That’s how the old joke goes: “What kind of writing makes the most money?”
The truth is that no one really knows the secret to making piles of cash from writing. When Bloomsbury were accused of somehow influencing people to buy the Harry Potter series, they were openly scornful. One spokesperson said “Really, if we could do that for JK Rowling, we’d do it for all our authors”. Of course they would, it’s their financial success too.
One thing a lot of writers agree on, though, is that setting out to write something because other things like it are selling is a huge mistake. For one thing, by the time you’ve completed YOUR dinosaurs-on-a-spaceship novel, everyone might be rushing out to buy Zombies on a Bobsled fiction instead. For another, it’s hard to write well when you’re not interested in your subject matter, and if you’re writing it with dollar signs in your eyes, then you’re not interested in the story and the characters, you’re interested in the money.
There’s one crucial point to make here, though. You CAN write books with the intention of making money. In that situation, you are organised about the way you write. You work to a schedule, you have an overall plan for the book you’re writing and where it’s going. You negotiate with an editor and a cover artist to produce the best version of your book that you possibly can. You create a network of friends and writers and readers who read and review for you, and who spread the word about the completed book. You keep that book hovering in everyone’s consciousness while, in all probability, you are writing the next book. And you keep going, even though those first two, three or four books have not catapulted you into the ranks of the mega-rich.
The sections above are dealing with fiction writing of course. Writing non-fiction is a different thing altogether, and it’s a matter of finding a subject in which you are something of an expert, and tailoring the book to your experiences OR having access to other experts who will contribute to the book.
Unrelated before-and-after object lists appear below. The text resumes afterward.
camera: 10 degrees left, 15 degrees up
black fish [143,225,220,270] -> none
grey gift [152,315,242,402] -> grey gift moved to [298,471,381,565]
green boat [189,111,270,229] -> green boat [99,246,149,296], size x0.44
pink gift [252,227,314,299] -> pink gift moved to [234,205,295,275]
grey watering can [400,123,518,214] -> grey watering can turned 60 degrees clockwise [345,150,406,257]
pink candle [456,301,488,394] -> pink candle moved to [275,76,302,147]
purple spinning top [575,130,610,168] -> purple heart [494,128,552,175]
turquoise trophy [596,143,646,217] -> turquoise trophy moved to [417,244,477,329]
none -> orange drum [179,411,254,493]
But unless you’re working from a commission for the book, you’re still going to be the one pounding the virtual pavement and banging the drum for people to buy it.
The other way to make money from writing (WARNING, CYNICISM AHEAD!) is to write books on how to make money writing books. Do a little research, and you will be amazed, staggered and eventually a little sickened by the number of people telling you how to write best selling books, when the only best selling books THEY have written were about…writing best-selling books.
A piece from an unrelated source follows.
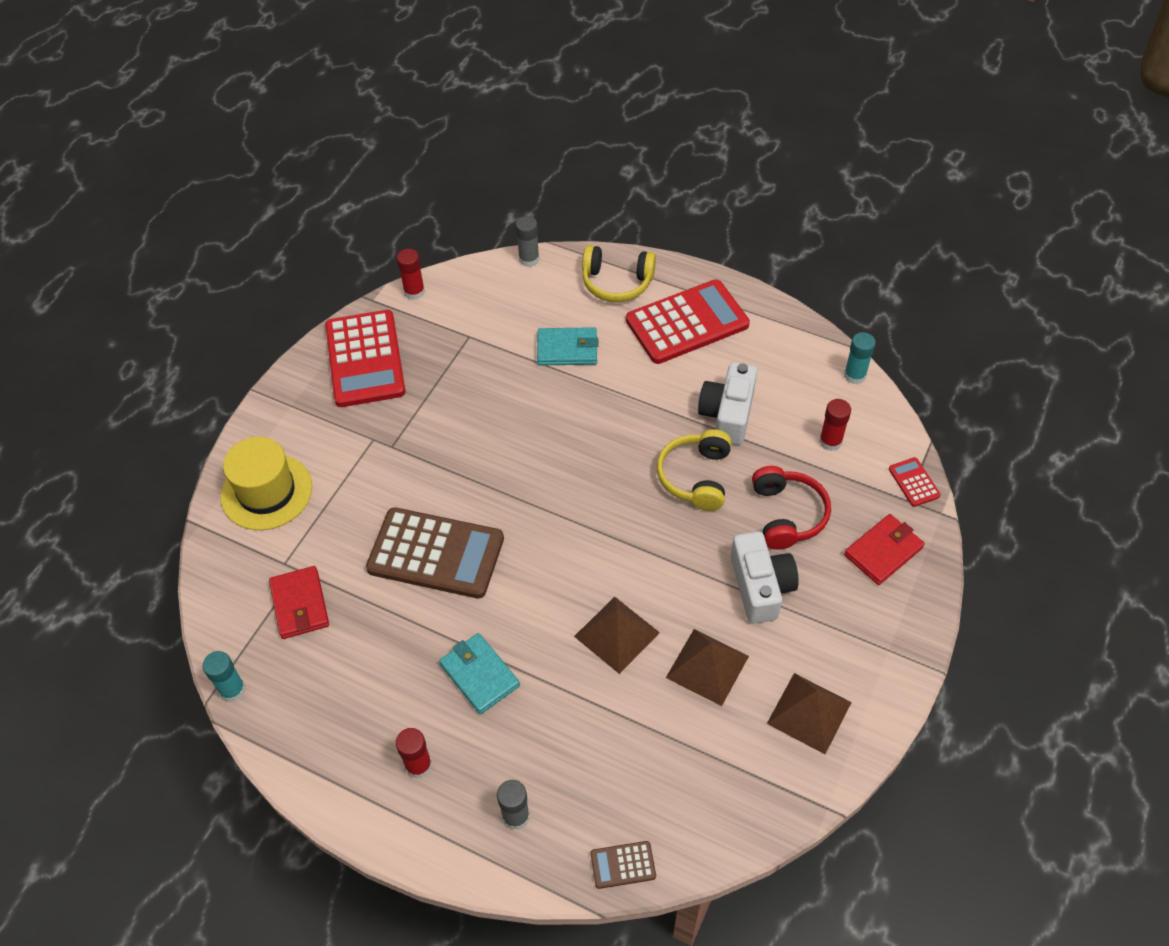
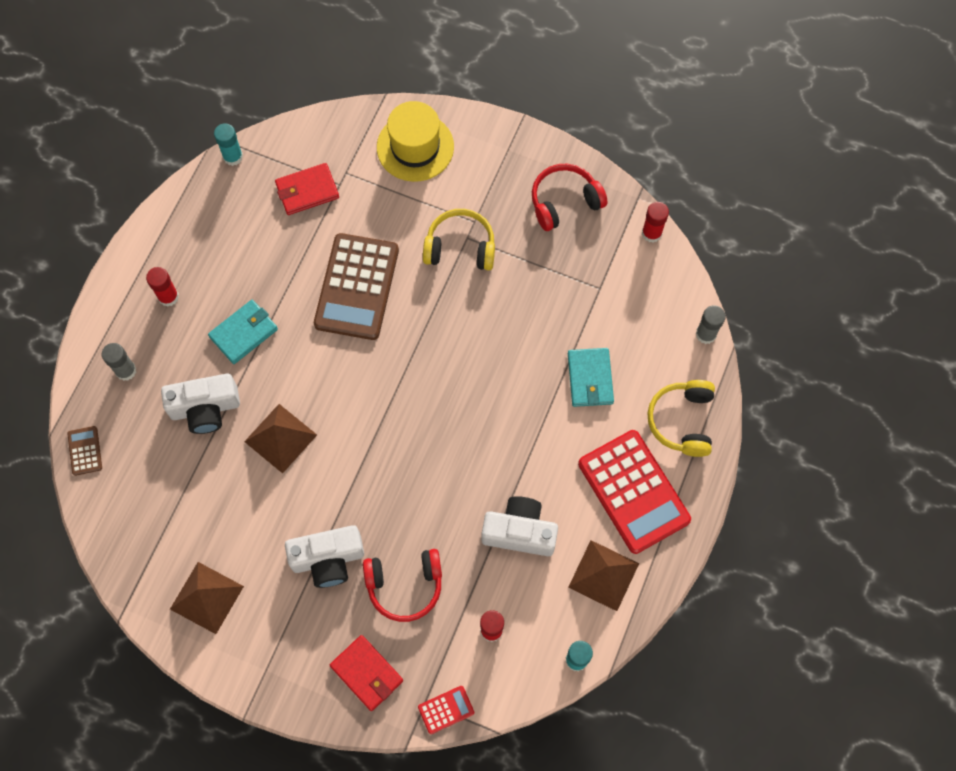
camera: 85 degrees right, 15 degrees up
red calculator [325,310,406,407] -> red headphones [532,164,607,231]
yellow headphones [657,429,732,511] -> yellow headphones moved to [423,209,495,270]
brown pyramid [666,629,749,706] -> brown pyramid moved to [568,540,639,611]
none -> white camera [161,374,240,434]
I believe that your first reason for writing, the first person you should be trying to impress, is YOU. Write because you must, because that story demands to be told. If it’s good, or if it can BECOME good with some polish and judicious surgery, then pursue it. Get help, take a deep breath, take advice and take the plunge.
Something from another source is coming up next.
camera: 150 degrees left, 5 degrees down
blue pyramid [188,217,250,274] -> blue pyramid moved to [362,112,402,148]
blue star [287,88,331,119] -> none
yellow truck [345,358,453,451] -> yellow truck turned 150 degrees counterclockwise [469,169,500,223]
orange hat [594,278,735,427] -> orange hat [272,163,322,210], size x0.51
DON’T rush out and write a story about sparkly vampires.*
I’m wondering if I wrote this piece because my latest book is a zombie novel, and I’m worried that I’ve not just missed the boat on that genre, but that the boat has sunk and sent a Tsunami towards the shore that is threatening the town…. Nonetheless, I have to see the story through, and since I’m enjoying it and people have liked the preview (available in “Troubled Souls“) I’ll self-publish again.
*This should be generally considered as good advice regardless.